Objectif 1 >> D'après le texte sur le Liban, en quelle année l'Europe a-t-elle lancé le partenariat euro-méditerranéen ?
Objectif 2 >> Recopiez, s'il vous plaît, le passage du texte sur le Liban qui va de « L'Union européenne aurait » jusqu'à « partage des cultures. » inclus.

-------- Texte fourni

L'Union européenne aurait pu faire entendre une autre voix face à la tragédie que vécut le Liban. Ce ne fut pas le cas.
On se souvient pourtant d'une époque où l'Europe savait affirmer des positions privilégiant le respect du droit sur la politique de la canonnière. En 1980, le Conseil européen de Venise avait créé l'évènement en reconnaissant le droit à l'autodétermination du peuple palestinien ; en 1995, l'Europe lançait le partenariat euro-méditerranéen et l'idée de coopérations soutenues entre les rives nord et sud de la Méditerranée.
La crédibilité de cette politique a été aujourd'hui profondément atteinte ; cela souligne la nécessité de réorienter les politiques de l'Union européenne, au service des peuples et de la paix. Cela appelle au développement d'un partenariat euro-méditerranéen fondé sur le développement, le partage des cultures.
C'est dans ce contexte particulièrement délicat que nous avons vu favorablement évoluer la position du gouvernement, Monsieur le ministre. Il s'agissait d'arrêter une guerre. Une guerre qui ne pouvait que rejeter très loin l'horizon d'une paix durable au Liban et en Palestine. Une guerre qui semait, au delà du sang et des larmes, le ressentiment et la haine, une guerre qui ne pouvait donc que fragiliser la sécurité d'Israël.
J'ai entendu, à ce titre, pendant l'été, de nombreuses voix défendre l'Etat hébreu au nom de leur amitié avec Israël.
J'aimerais dire, ici, qu'un véritable ami d'Israël doit savoir lui dire quand sa politique va à l'encontre de son aspiration à vivre en paix et en coopération avec ses voisins.
Alors oui, nous nous sommes félicités que la France agisse de façon efficace au plan humanitaire et défende, au final, la voix de la paix et le respect de la souveraineté du Liban, et qu'elle devienne par ce fait un des principaux artisans du cessez-le-feu au Proche-Orient.
La résolution 1701 adoptée par le Conseil de sécurité de l'ONU fut certes insuffisante notamment en occultant la question palestinienne.
Mais cette résolution a permis l'essentiel dans l'immédiat, à savoir faire taire les canons.
Mes chers collègues, c'est maintenant la question de la construction d'une paix durable au Proche-Orient qui se pose sur les ruines et la désolation semées par cette guerre.

----------------
-------- Données disponibles

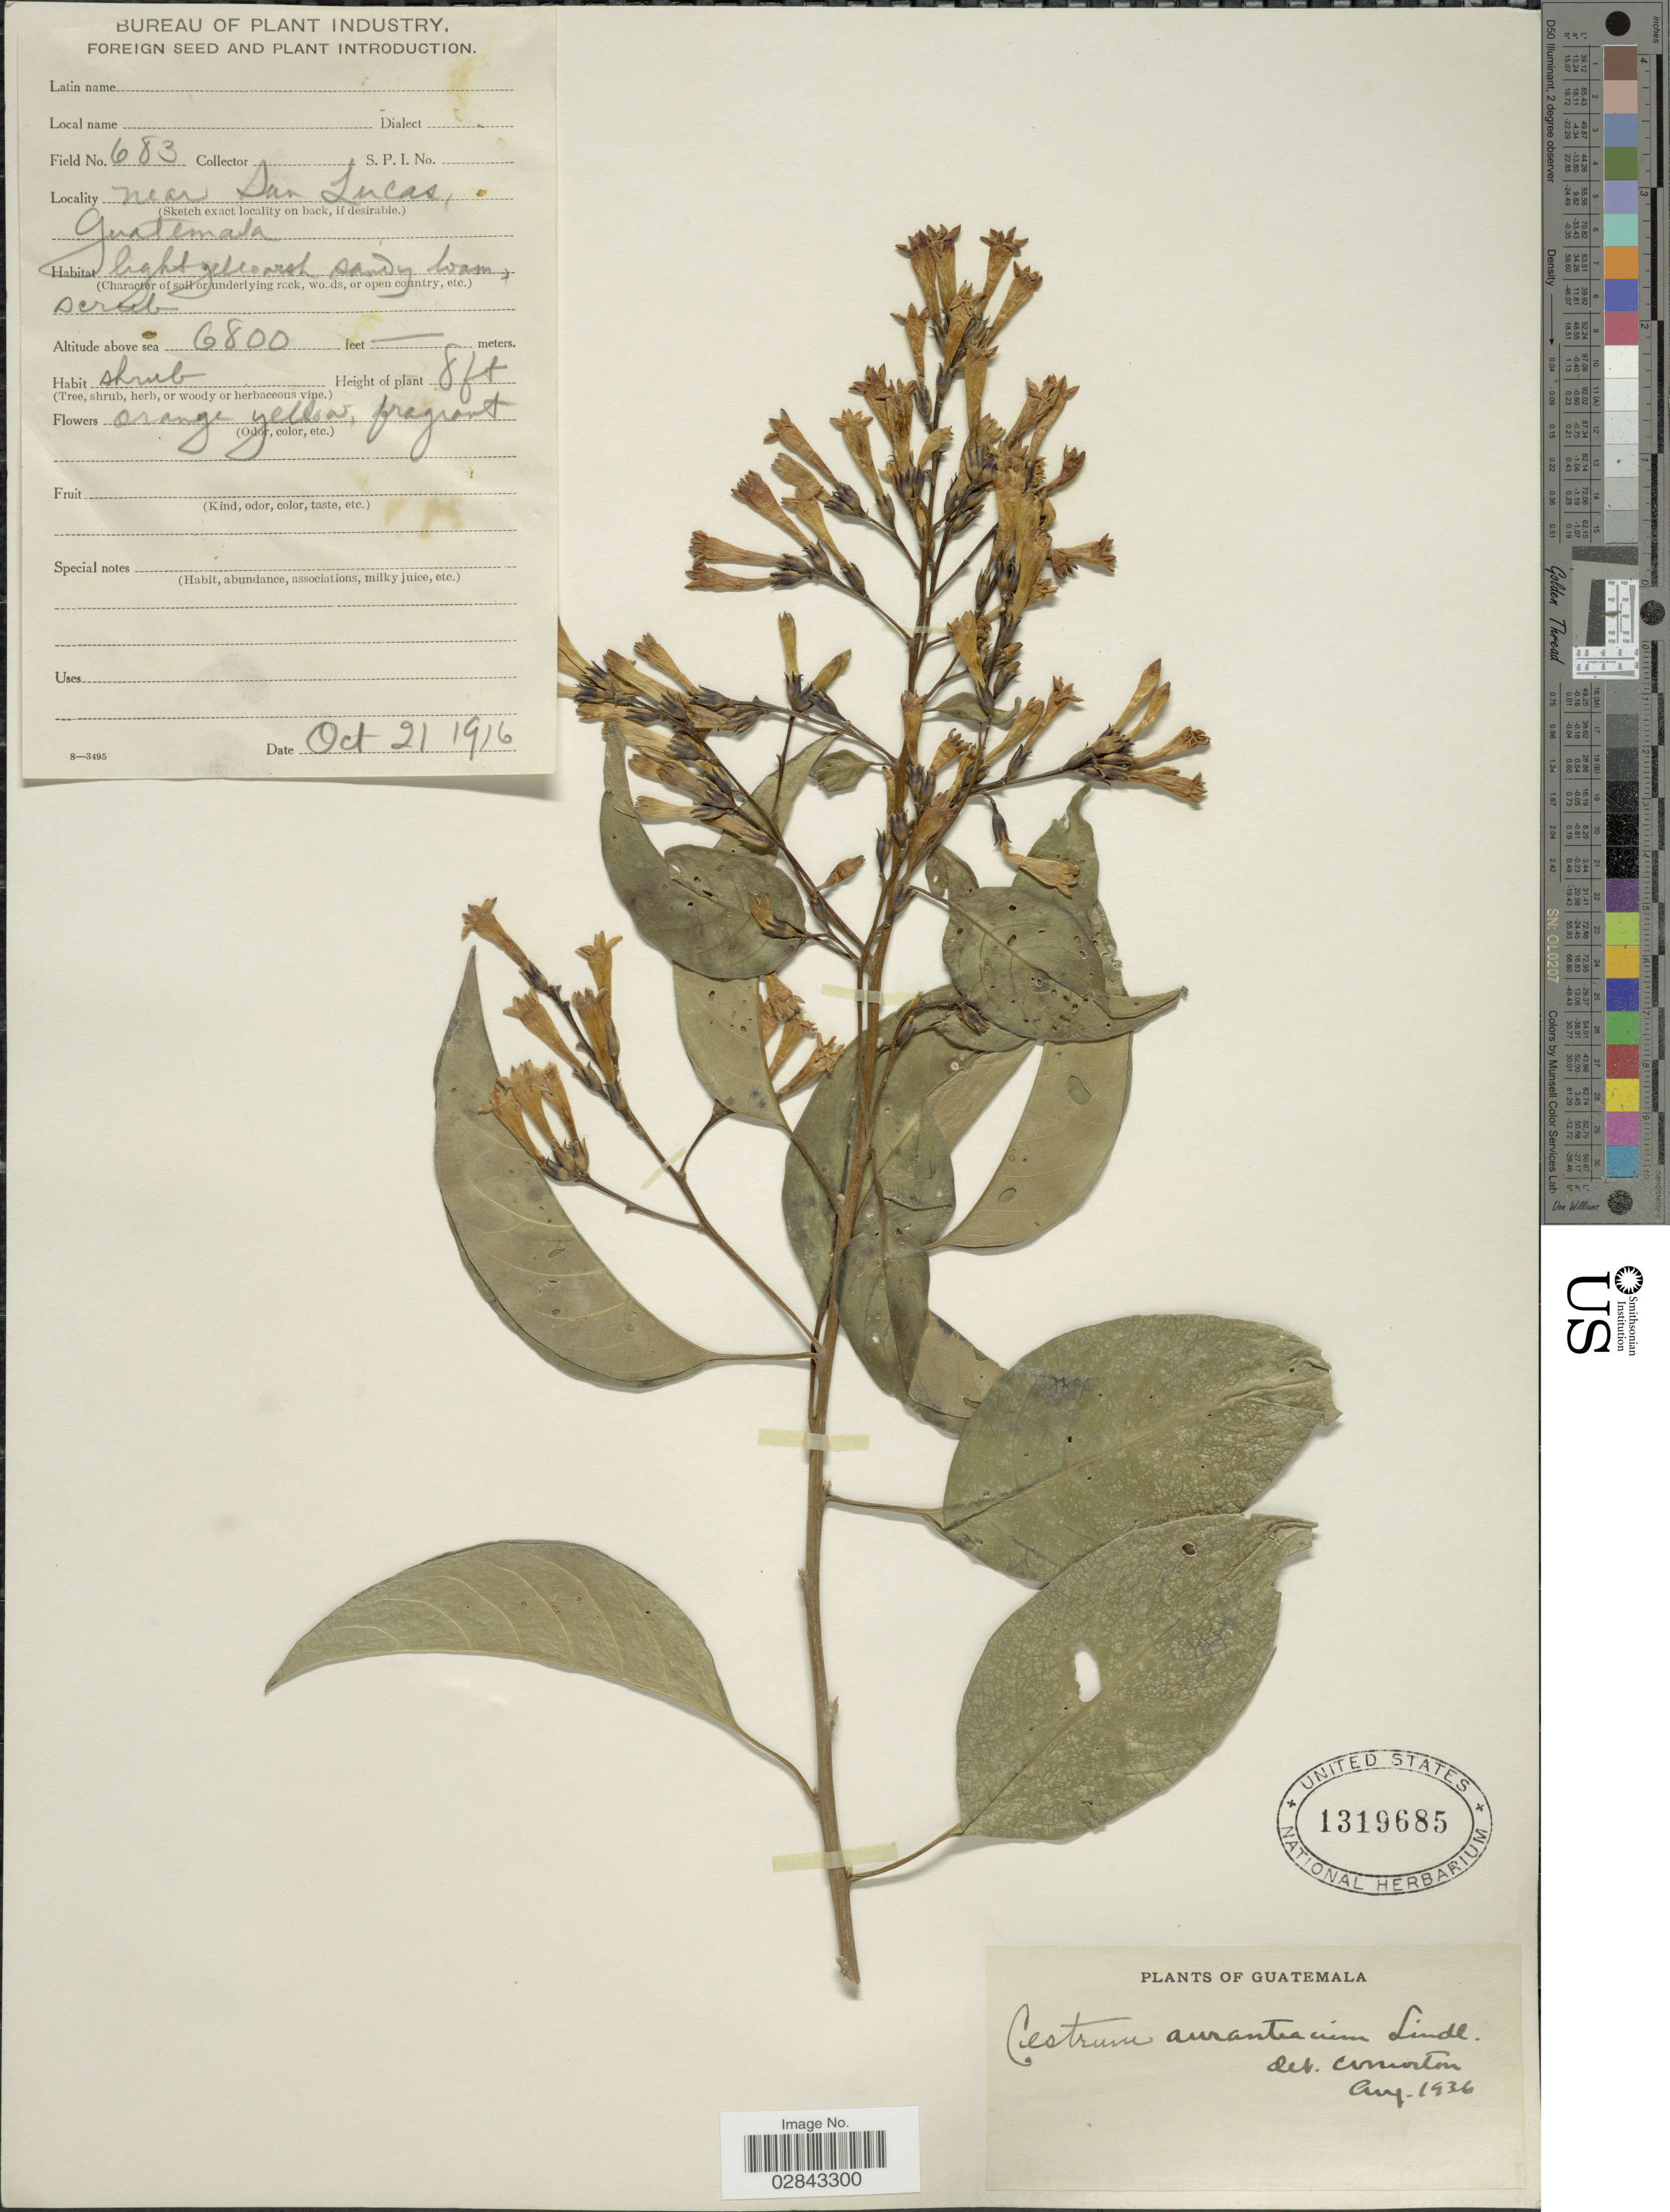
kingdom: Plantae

----------------

Réponse à l'exercice 1 >> En 1995.

Réponse à l'exercice 2 >>
L'Union européenne aurait pu faire entendre une autre voix face à la tragédie que vécut le Liban. Ce ne fut pas le cas.
On se souvient pourtant d'une époque où l'Europe savait affirmer des positions privilégiant le respect du droit sur la politique de la canonnière. En 1980, le Conseil européen de Venise avait créé l'évènement en reconnaissant le droit à l'autodétermination du peuple palestinien ; en 1995, l'Europe lançait le partenariat euro-méditerranéen et l'idée de coopérations soutenues entre les rives nord et sud de la Méditerranée.
La crédibilité de cette politique a été aujourd'hui profondément atteinte ; cela souligne la nécessité de réorienter les politiques de l'Union européenne, au service des peuples et de la paix. Cela appelle au développement d'un partenariat euro-méditerranéen fondé sur le développement, le partage des cultures.